Q: Zoltan, are you aware of the progress wrt https://bugzilla.xamarin.com/show_bug.cgi?id=43462 ? removing the calls to Collect would be better and safer than guessing the frequency required to avoid the bug.
So the low cpu usage was caused by the GC.Collect () calls.
(In reply to Zoltan Varga from comment #15)
> This is caused by this:
> and similar code in multiple files.
> If we want to keep this, we should do it every 10-20 process spawns, since
> mtouch has a 1gb heap due to cecil data structures.
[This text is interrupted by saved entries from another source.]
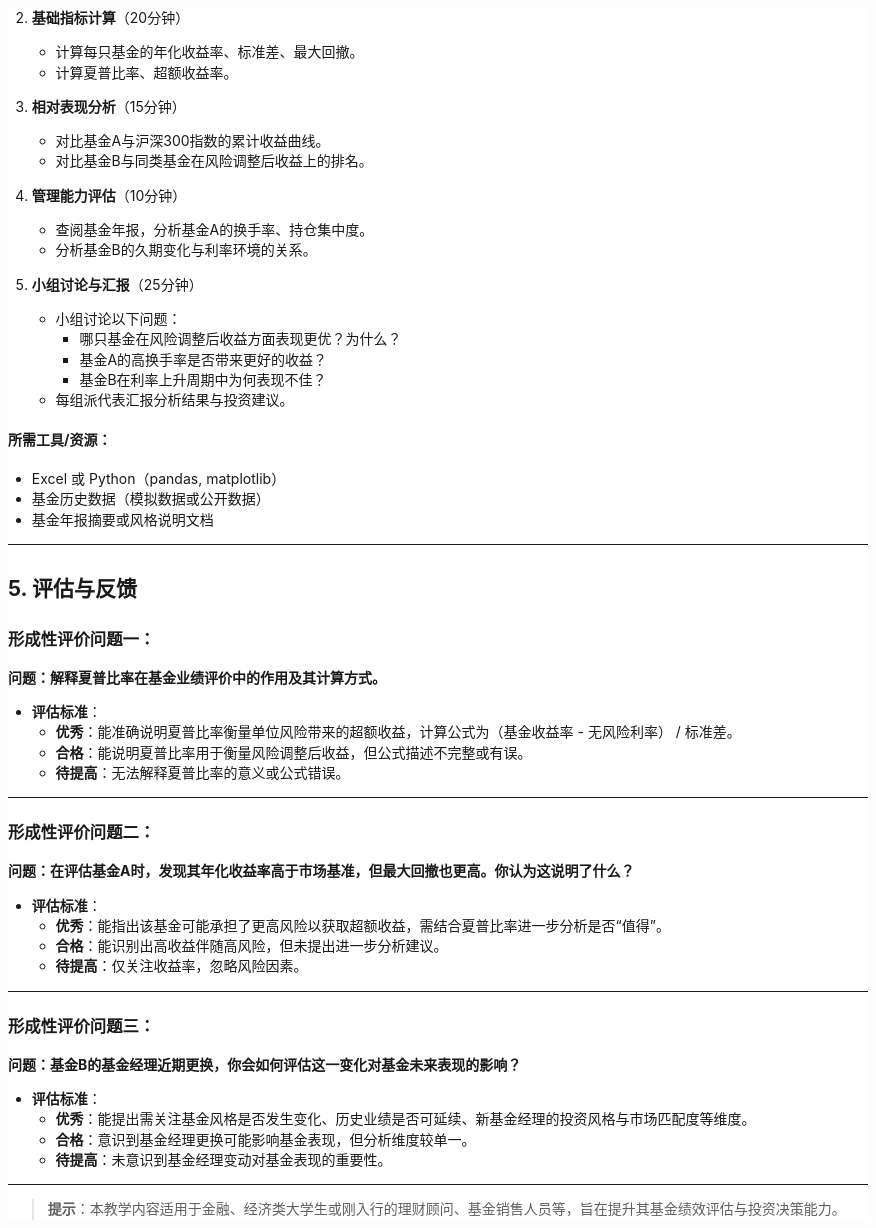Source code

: 2. **基础指标计算**（20分钟）
   - 计算每只基金的年化收益率、标准差、最大回撤。
   - 计算夏普比率、超额收益率。

3. **相对表现分析**（15分钟）
   - 对比基金A与沪深300指数的累计收益曲线。
   - 对比基金B与同类基金在风险调整后收益上的排名。

4. **管理能力评估**（10分钟）
   - 查阅基金年报，分析基金A的换手率、持仓集中度。
   - 分析基金B的久期变化与利率环境的关系。

5. **小组讨论与汇报**（25分钟）
   - 小组讨论以下问题：
     - 哪只基金在风险调整后收益方面表现更优？为什么？
     - 基金A的高换手率是否带来更好的收益？
     - 基金B在利率上升周期中为何表现不佳？
   - 每组派代表汇报分析结果与投资建议。

#### 所需工具/资源：
- Excel 或 Python（pandas, matplotlib）
- 基金历史数据（模拟数据或公开数据）
- 基金年报摘要或风格说明文档

---

## 5. 评估与反馈

### 形成性评价问题一：
**问题：解释夏普比率在基金业绩评价中的作用及其计算方式。**

- **评估标准**：
  - **优秀**：能准确说明夏普比率衡量单位风险带来的超额收益，计算公式为（基金收益率 - 无风险利率） / 标准差。
  - **合格**：能说明夏普比率用于衡量风险调整后收益，但公式描述不完整或有误。
  - **待提高**：无法解释夏普比率的意义或公式错误。

---

### 形成性评价问题二：
**问题：在评估基金A时，发现其年化收益率高于市场基准，但最大回撤也更高。你认为这说明了什么？**

- **评估标准**：
  - **优秀**：能指出该基金可能承担了更高风险以获取超额收益，需结合夏普比率进一步分析是否“值得”。
  - **合格**：能识别出高收益伴随高风险，但未提出进一步分析建议。
  - **待提高**：仅关注收益率，忽略风险因素。

---

### 形成性评价问题三：
**问题：基金B的基金经理近期更换，你会如何评估这一变化对基金未来表现的影响？**

- **评估标准**：
  - **优秀**：能提出需关注基金风格是否发生变化、历史业绩是否可延续、新基金经理的投资风格与市场匹配度等维度。
  - **合格**：意识到基金经理更换可能影响基金表现，但分析维度较单一。
  - **待提高**：未意识到基金经理变动对基金表现的重要性。

--- 

> **提示**：本教学内容适用于金融、经济类大学生或刚入行的理财顾问、基金销售人员等，旨在提升其基金绩效评估与投资决策能力。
We might not need the cecil data structures when these GC.Collect calls occur, so we might be able to just null those out and collect them all.
Still, doing 1 gc per process spawn is going to be slow.
Going through the cil-strip and old-cecil code, I think the FullLoad is not necessary. At least it's worth trying to remove.
An intermediate solution would be to have 1 process doing the cil-strip for all assemblies. We can modify cil-strip to take a list of assemblies to process.
I'll think about what we can do with Cecil 0.10 for this use case.
> At least it's worth trying to remove.
> An intermediate solution would be to have 1 process doing the cil-strip
and strip in parallel from inside the tool ?
If not this might affect the build performance for smaller projects. Again worth adding, just not sure if it will be useful (or harmful) generally... but we have the choice to use it (or not).
> I'll think about what we can do with Cecil 0.10 for this use case.
Our discussion ended with the fact that strip is called on assemblies that might not have been re-written by Cecil - which makes it more than a "deterministic output" issue.
It would still be _ideal_ to have Cecil be able to _respect_ the original metadata tokens. In such case we could strip from mtouch itself (and the data already in memory) - no more spawning processes, no more reloading assembly data...
Since the original fix was a workaround for bug #43462 and this was fixed in C9  then I think we can revert the GC.Collect calls in `master` and, time builds are confirmed, in `d15-2`.
@Alex please go ahead with a PR for master. We'll merge it unless other concerns are raised.
Also please move the 2 other suggestions (strip and collect cecil data once not needed) to different bug reports (with links back here). Thanks!
Project built with current master + PR 1976 patch
Time Elapsed 00:08:25.08
Fixed (master): https://github.com/xamarin/xamarin-macios/commit/2a85ec1674da63b2fd808b93721aafd9cbc3faed
Backported to dev15-2 https://github.com/xamarin/xamarin-macios/pull/1979
*** Bug 55115 has been marked as a duplicate of this bug. ***
@Bill Hi, as this is a development related bug. kindly, verify it on your end or provide me steps to verify this.
@Aman I will verify it once it reaches at least the alpha channel. Has the fix made it there?
@Bill yes, it's in our latest alpha. Anything with 10.10.0.6+ will have it. Again thanks for your help tracking this :)
@Aman @Sebastien The latest alpha improved the build times back to about where they were. Thanks for your help!